INSTRUCTIONS FOR THE TASK: Scan the entries below and give the number of lines containing "Radford", with no accompanying words.

(SUPPLIED ENTRIES begins)

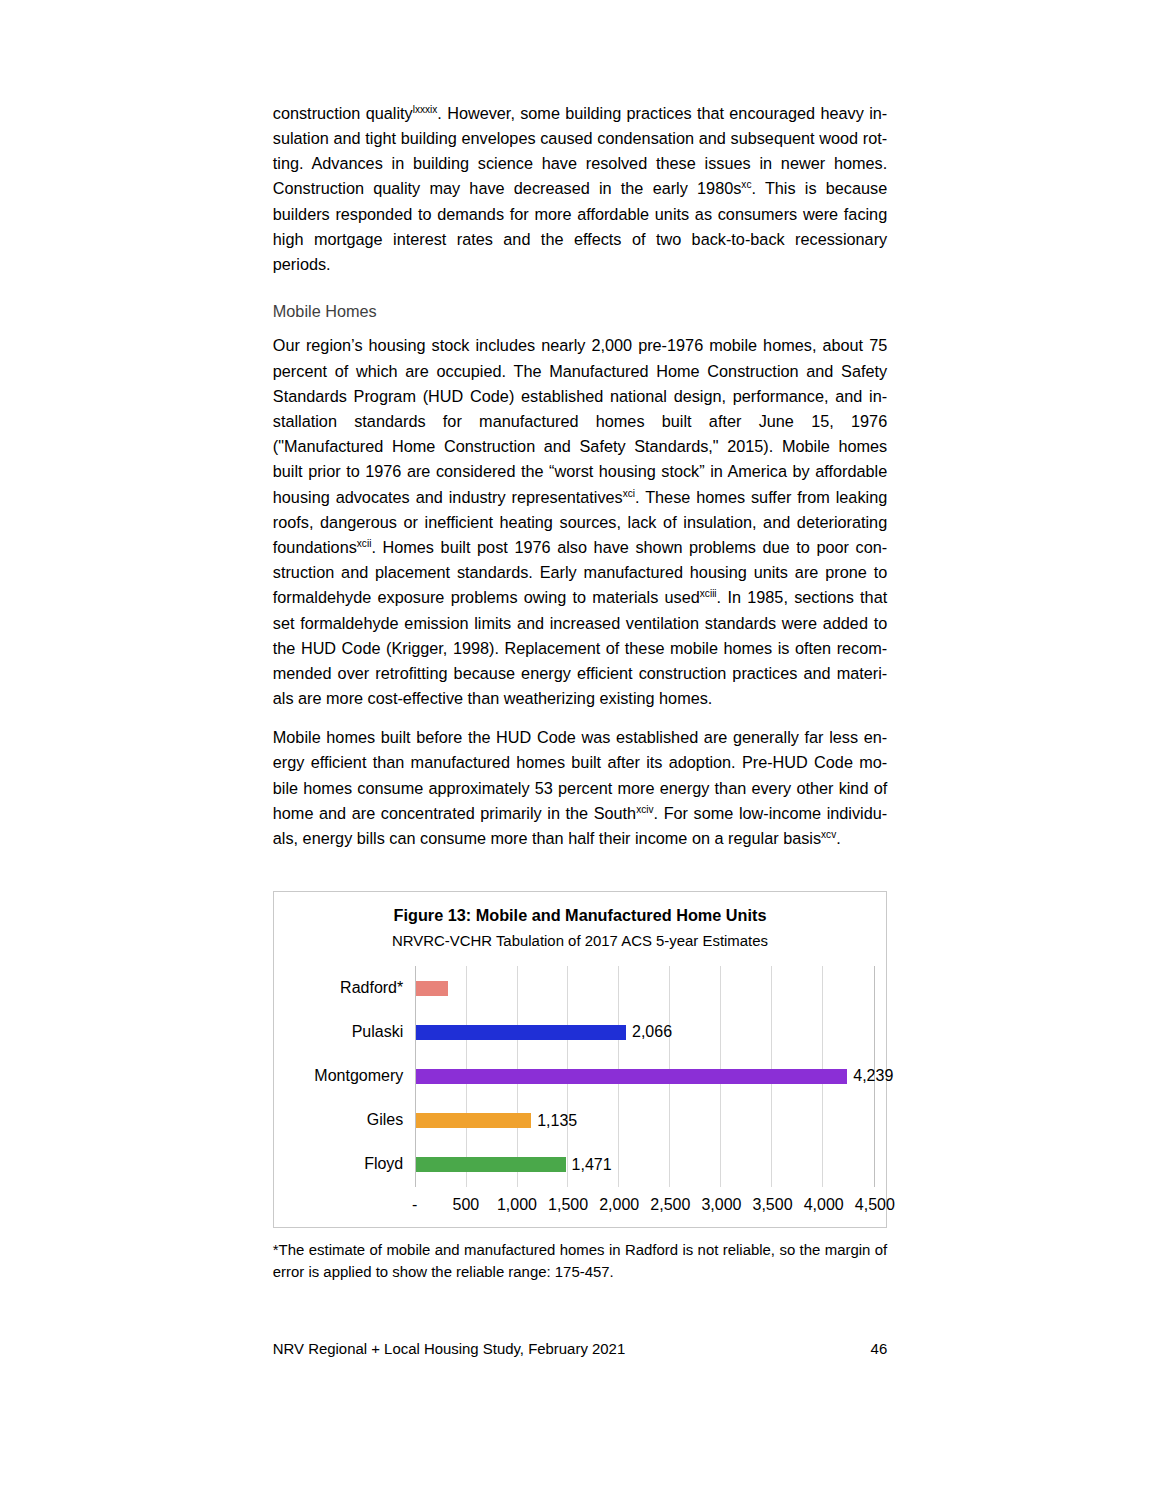construction qualitylxxxix. However, some building practices that encouraged heavy insulation and tight building envelopes caused condensation and subsequent wood rotting. Advances in building science have resolved these issues in newer homes. Construction quality may have decreased in the early 1980sxc. This is because builders responded to demands for more affordable units as consumers were facing high mortgage interest rates and the effects of two back-to-back recessionary periods.
Mobile Homes
Our region’s housing stock includes nearly 2,000 pre-1976 mobile homes, about 75 percent of which are occupied. The Manufactured Home Construction and Safety Standards Program (HUD Code) established national design, performance, and installation standards for manufactured homes built after June 15, 1976 ("Manufactured Home Construction and Safety Standards," 2015). Mobile homes built prior to 1976 are considered the “worst housing stock” in America by affordable housing advocates and industry representativesxci. These homes suffer from leaking roofs, dangerous or inefficient heating sources, lack of insulation, and deteriorating foundationsxcii. Homes built post 1976 also have shown problems due to poor construction and placement standards. Early manufactured housing units are prone to formaldehyde exposure problems owing to materials usedxciii. In 1985, sections that set formaldehyde emission limits and increased ventilation standards were added to the HUD Code (Krigger, 1998). Replacement of these mobile homes is often recommended over retrofitting because energy efficient construction practices and materials are more cost-effective than weatherizing existing homes.
Mobile homes built before the HUD Code was established are generally far less energy efficient than manufactured homes built after its adoption. Pre-HUD Code mobile homes consume approximately 53 percent more energy than every other kind of home and are concentrated primarily in the Southxciv. For some low-income individuals, energy bills can consume more than half their income on a regular basisxcv.
Figure 13: Mobile and Manufactured Home Units
NRVRC-VCHR Tabulation of 2017 ACS 5-year Estimates
Radford*
Pulaski
Montgomery
Giles
Floyd
2,066
4,239
1,135
1,471
-
500
1,000
1,500
2,000
2,500
3,000
3,500
4,000
4,500
*The estimate of mobile and manufactured homes in Radford is not reliable, so the margin of error is applied to show the reliable range: 175-457.
NRV Regional + Local Housing Study, February 2021 46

(SUPPLIED ENTRIES ends)

EXERCISE RESPONSE: 2